After a quick run-up early this year, the S&P 500 has lost some of its gains. Economists are walking back some predictions for easing inflation and interest rate cuts, and it's unclear where the economy will be by the end of 2024.

It's a good reminder that what happens in the world and the economy is never a given. When you consider stocks that could rally when the economy improves, that needs a lot of context. Is it likely to rally because of purely external issues? Will it jump despite operational deficiencies? How long can a company benefit from an economic shift?

Upstart Holdings (UPST -1.32%) demonstrated rapid growth before inflation hit and interest rates soared. Even as investors became enamored and the stock skyrocketed, some remained skeptical about how Upstart could perform under more challenging conditions. Indeed, the business went from booming to bust. Even though you could argue that it will recover when the economy does, it still looks too risky to buy right now.

Is Upstart's model better?

Upstart operates a credit evaluation platform driven by artificial intelligence (AI). Its robust data analytics and machine learning algorithms give it powerful abilities to make more accurate assessments about borrowers than the traditional credit scoring models, and management says that its platform can approve more loans without adding risk for lenders.
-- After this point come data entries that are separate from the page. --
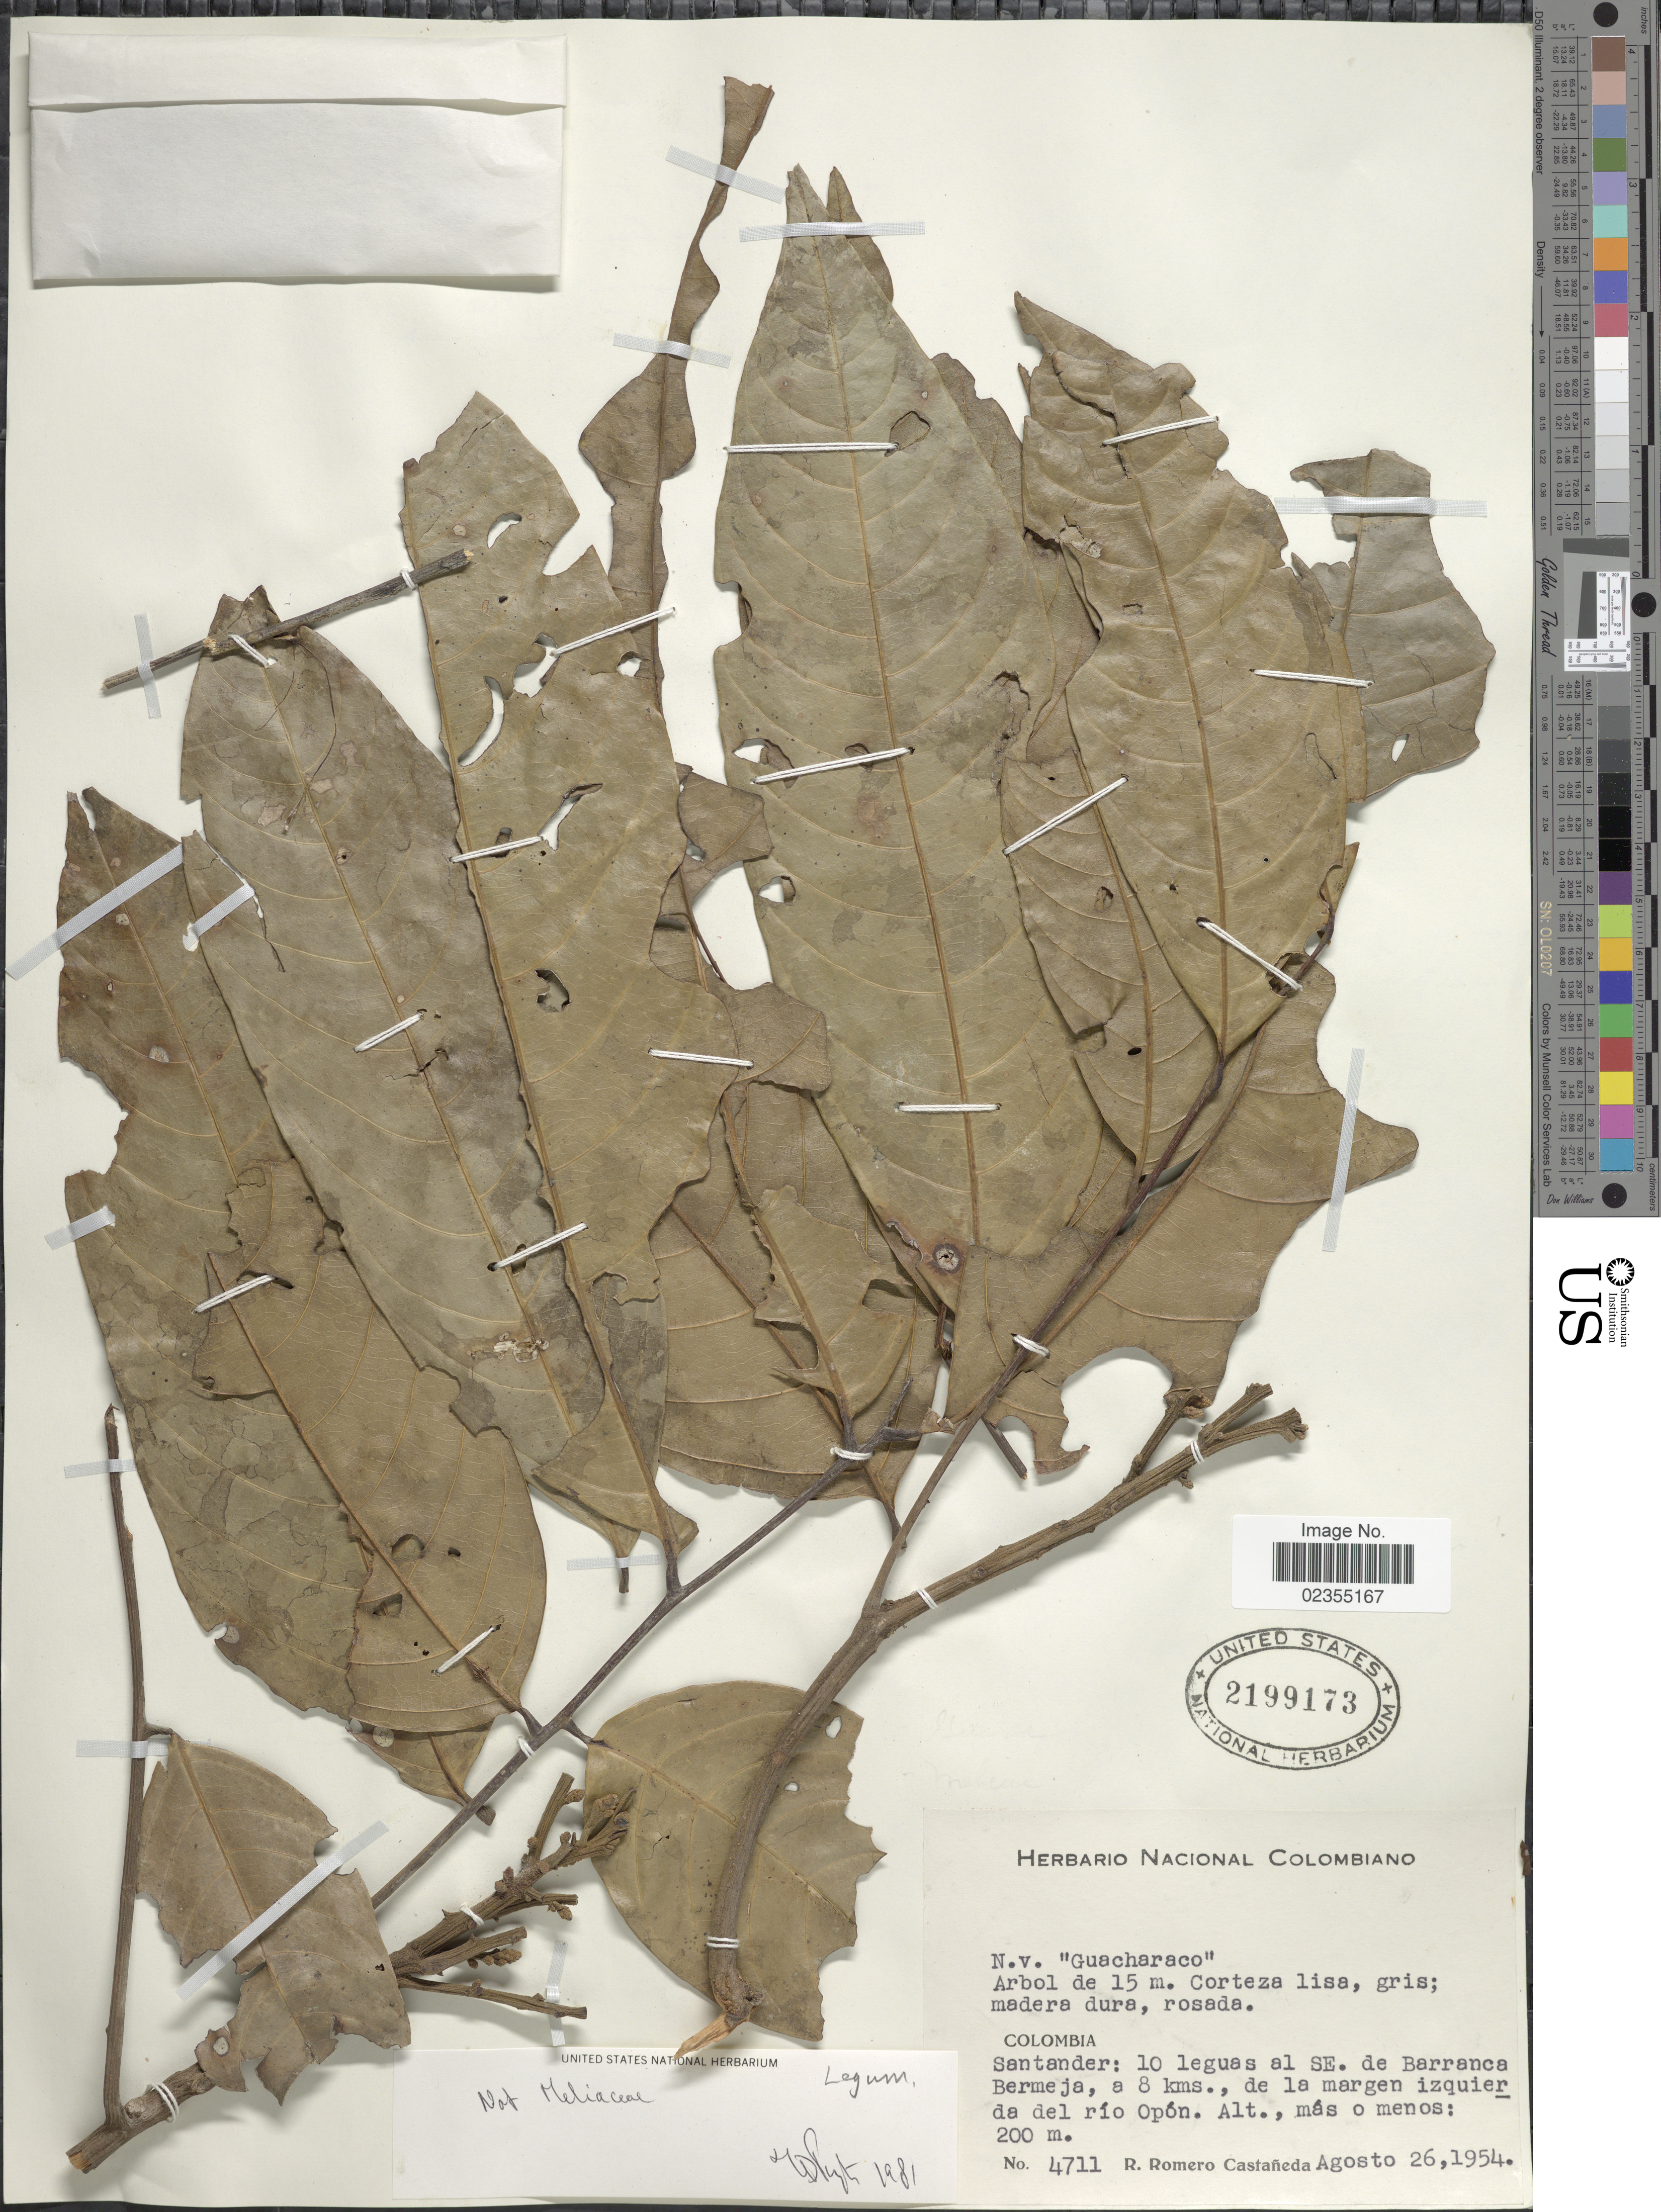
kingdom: Plantae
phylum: Tracheophyta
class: Magnoliopsida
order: Sapindales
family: Sapindaceae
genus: Matayba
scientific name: Matayba elegans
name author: Radlk.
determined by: Londoño-Echeverri, Y.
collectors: R. Romero Castañeda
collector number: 4711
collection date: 1954-08-26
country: Colombia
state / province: Santander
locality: Santander: 10 leguas al SE. de Barranca Bermeja, a 8 kms., de la margen izquierda del río Opón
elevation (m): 200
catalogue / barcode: US 2199173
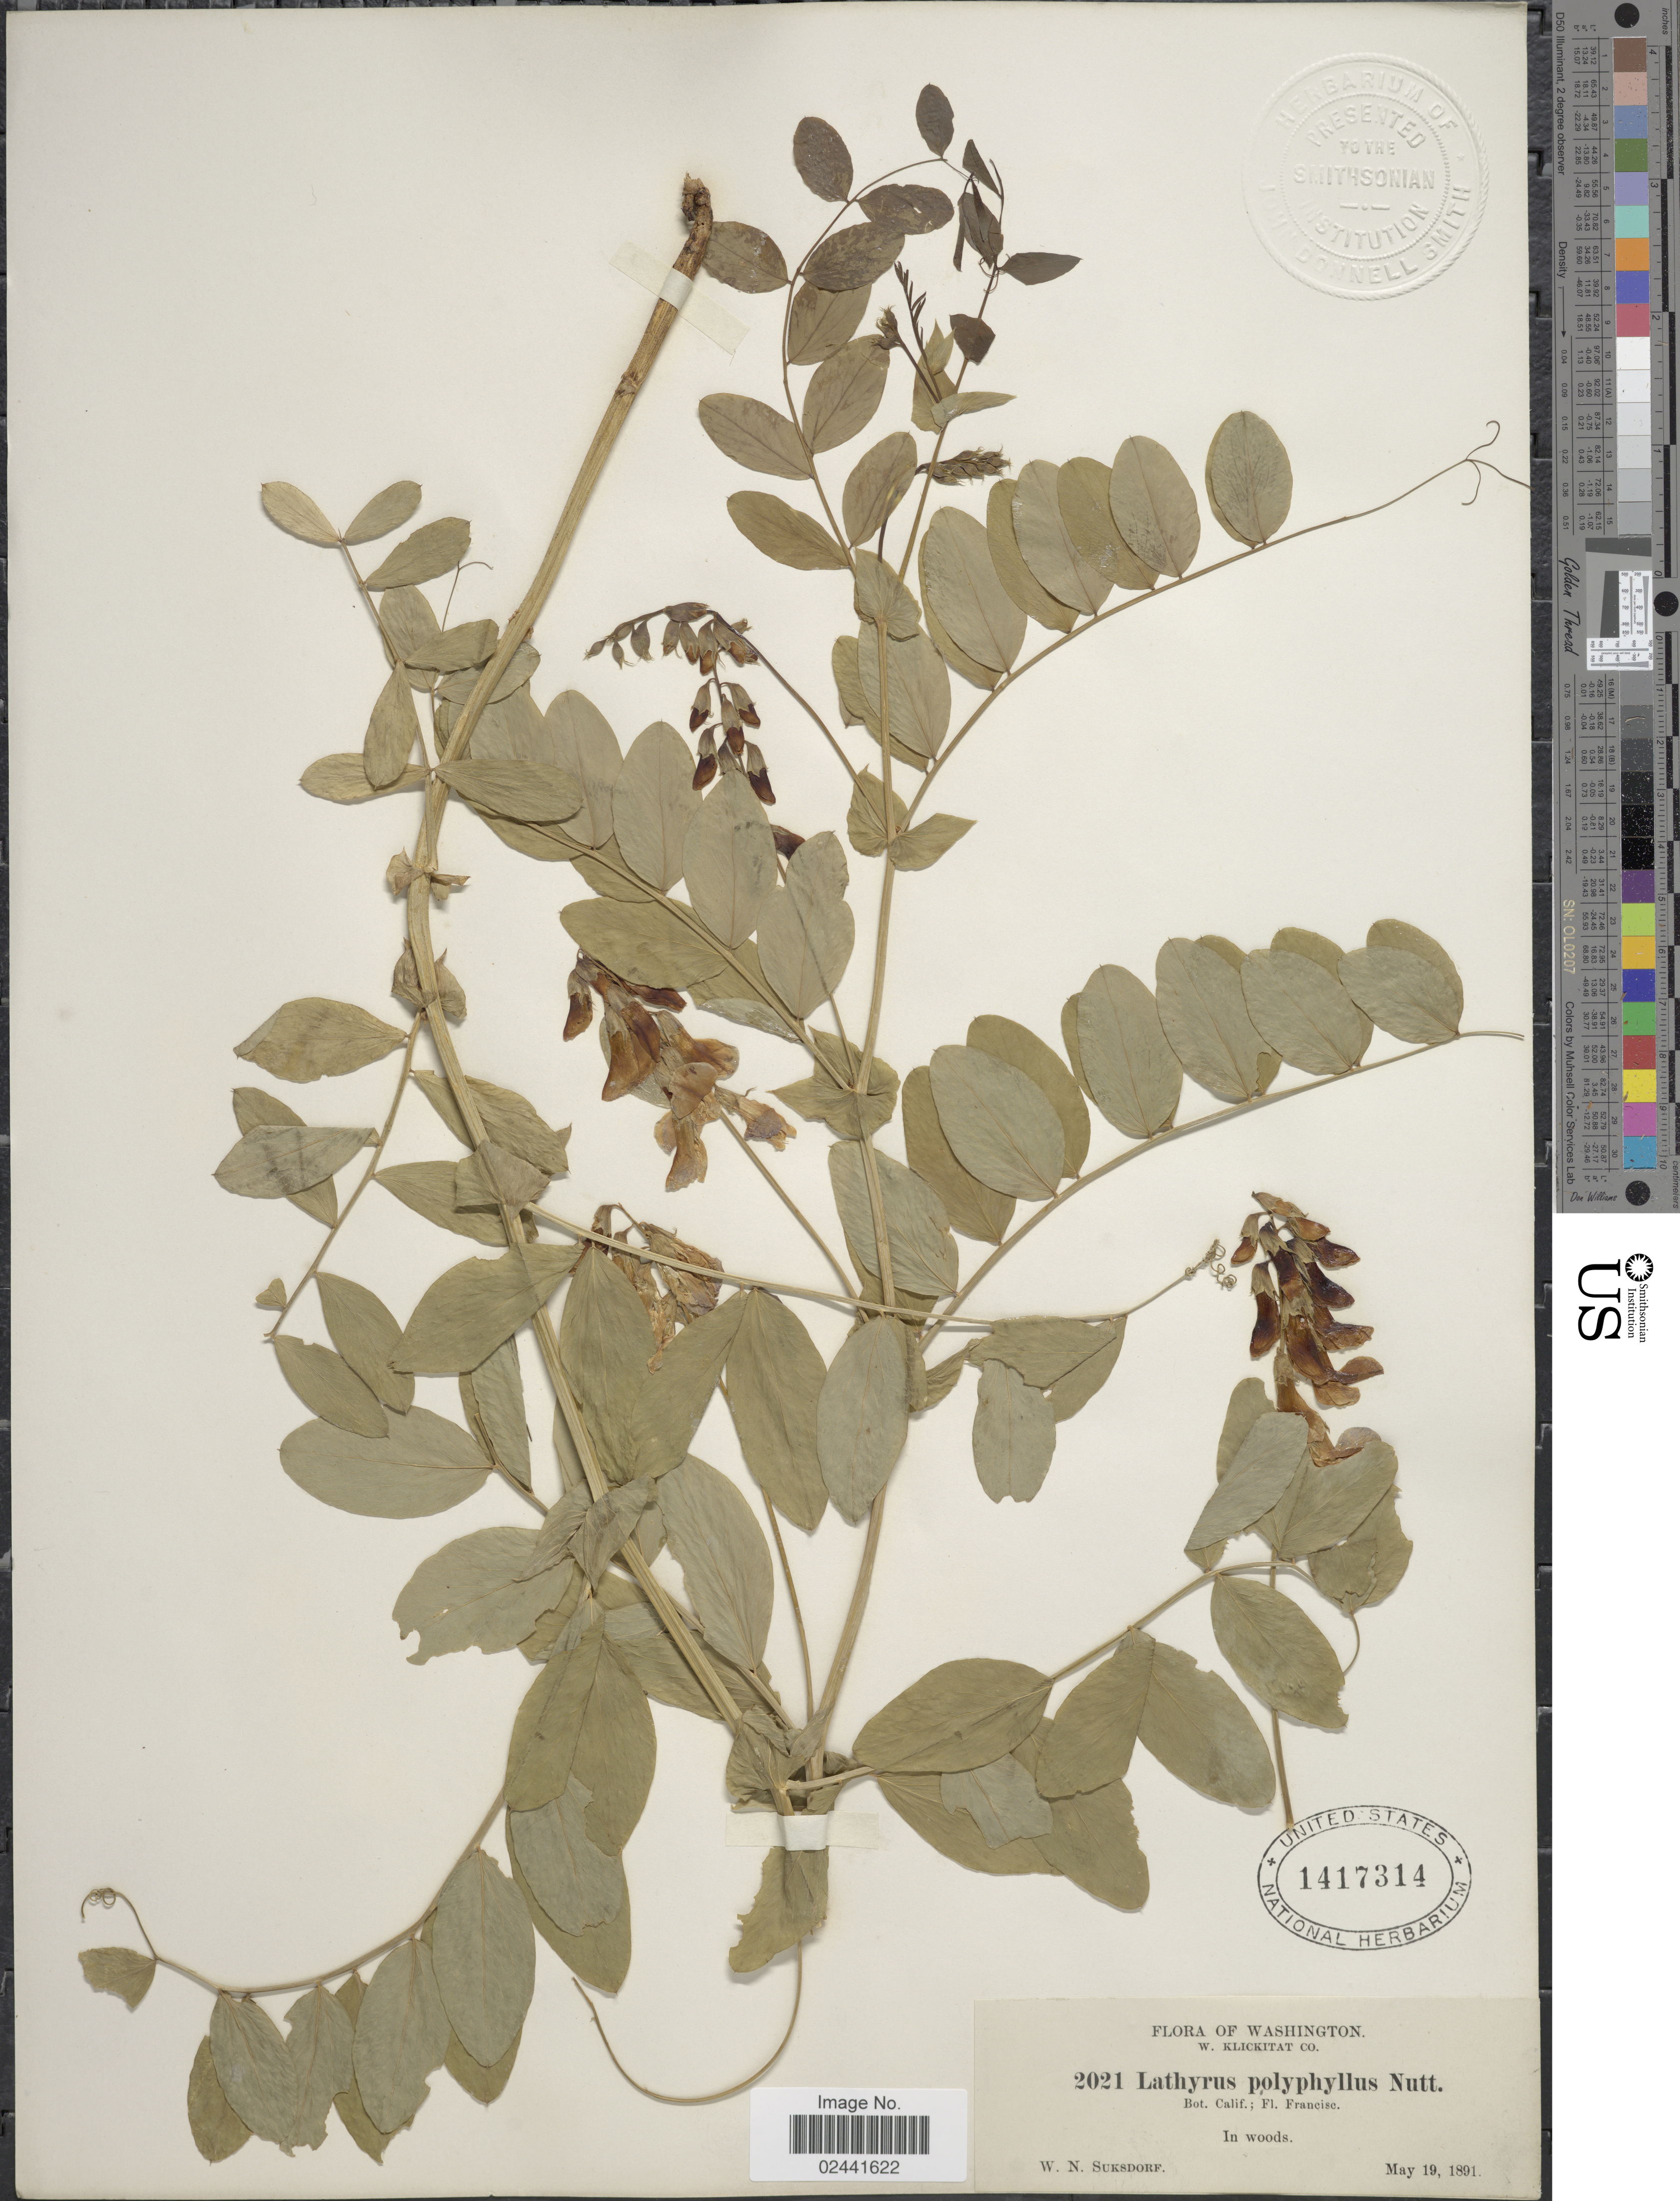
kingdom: Plantae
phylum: Tracheophyta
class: Magnoliopsida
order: Fabales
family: Fabaceae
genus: Lathyrus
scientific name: Lathyrus polyphyllus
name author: Nutt.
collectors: W. N. Suksdorf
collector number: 2021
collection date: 1891-05-19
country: United States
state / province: Washington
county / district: Klickitat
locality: W. Klickitat Co, In woods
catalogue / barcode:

That's an exceptional advantage over standard systems. Banks make money from loans, but they have risk management in place to reduce the risk of default. It's a careful dance. That's what was so compelling about Upstart when it became a public company; it held the potential of becoming a lending-industry game-changer. 

After being tested in the high-interest-rate environment, two points have emerged. One is that it can't approve loans at the same rates as in the low interest rate environment; the risk of default is higher, and Upstart's platform has a harder time identifying good candidates for loans. The second is that creditors turn to reliable and proven credit scoring models when the environment is more challenging. These aren't good developments for Upstart.

Upstart's revenue has declined for six consecutive quarters, and it swung from reporting rising profit to net losses. The losses have been narrowing in recent quarters, and management is projecting sales to increase about 20% year over year in the 2024 first quarter. But as long as interest rates remain high, it expects pressure.

Is this an internal or an external issue?

Investors were still wild about Upstart last year as sales plunged. Every time it reported some kind of progress, investors pushed the price up, and it was also a popularly shorted stock by investors trying to profit from falling share prices. Upstart stock gained as much as 400% last year and ended the year up 200%, but it's down 46% in 2024. In other words, it's volatile.

If you look 20 years down the line, Upstart may be in a good place, and investors might be sitting on big gains if they buy Upstart stock now. As it gathers more data points, its algorithms should improve and produce even better results. 

But there are a lot of unknowns here. It hasn't had a long enough track record with positive results for investors to be fully confident that it can produce them consistently even under better conditions. With inflation stubbornly high, interest rates haven't been cut as expected, and they may stay elevated for a while. The low interest rates Upstart benefited from early in the pandemic might be a thing of the past, and they may not return for some time -- if ever. If Upstart can't perform well under those conditions, its model might not be compelling.

At the current price, Upstart trades at a price-to-sales of 4, which isn't incredibly cheap. We're talking about a company that's reporting sales declines and net losses with an outlook for further pressure. There's time to reconsider Upstart stock when the outlook improves, but for now, I wouldn't recommend it.